= Beginning of Section =
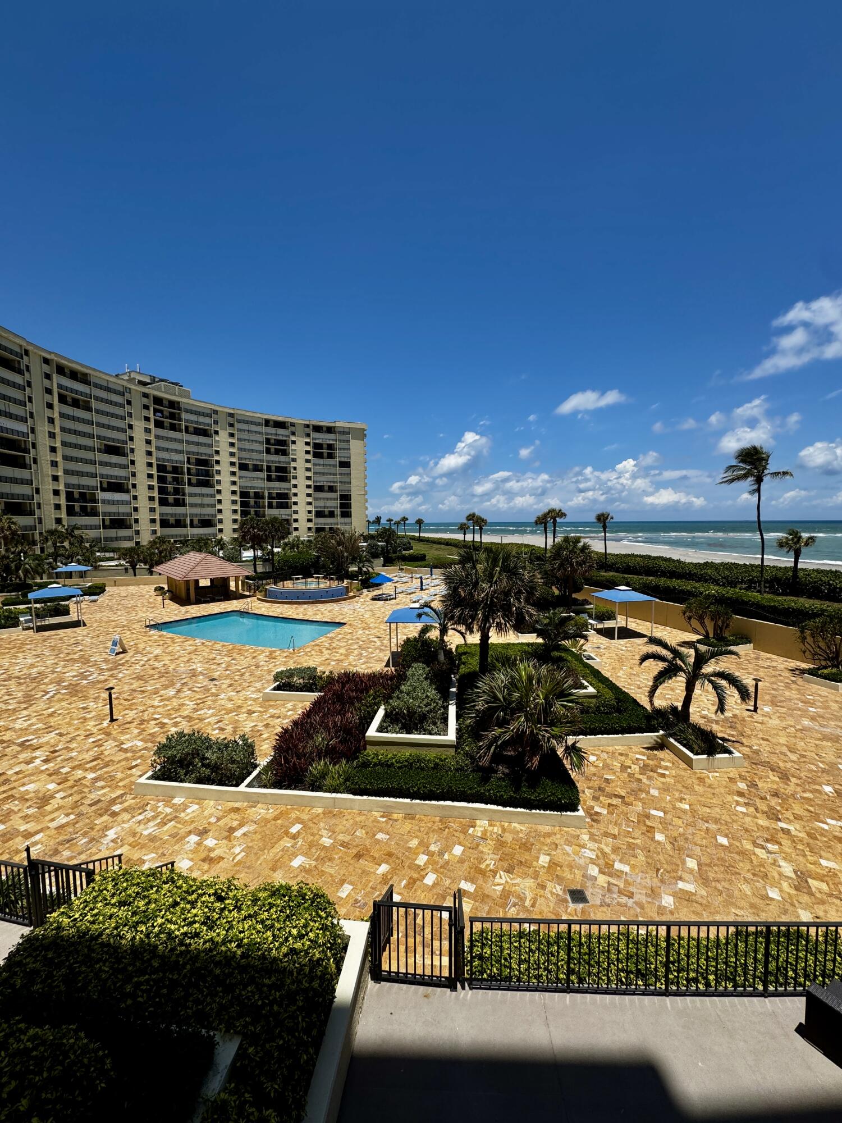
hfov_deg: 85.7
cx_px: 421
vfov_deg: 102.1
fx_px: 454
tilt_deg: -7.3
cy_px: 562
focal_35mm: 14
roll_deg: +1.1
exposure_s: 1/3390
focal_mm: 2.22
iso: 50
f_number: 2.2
= End of Section =
= Beginning of Section =
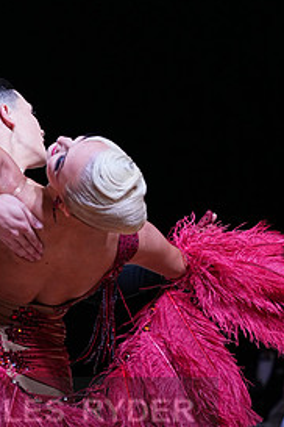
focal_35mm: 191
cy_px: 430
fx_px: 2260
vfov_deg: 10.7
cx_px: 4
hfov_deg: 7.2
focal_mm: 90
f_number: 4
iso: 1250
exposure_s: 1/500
= End of Section =
= Beginning of Section =
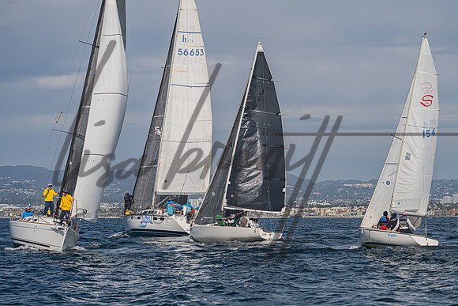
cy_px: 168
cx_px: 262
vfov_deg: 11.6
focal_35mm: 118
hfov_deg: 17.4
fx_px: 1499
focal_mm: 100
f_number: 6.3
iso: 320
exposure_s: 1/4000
= End of Section =
* [Problem statement] Find where the line with "fx_px: 2260" sits in the material above, then copy exactly from it through the line with "exposure_s: 1/500". Add no other line.

* [Solved problem]
fx_px: 2260
vfov_deg: 10.7
cx_px: 4
hfov_deg: 7.2
focal_mm: 90
f_number: 4
iso: 1250
exposure_s: 1/500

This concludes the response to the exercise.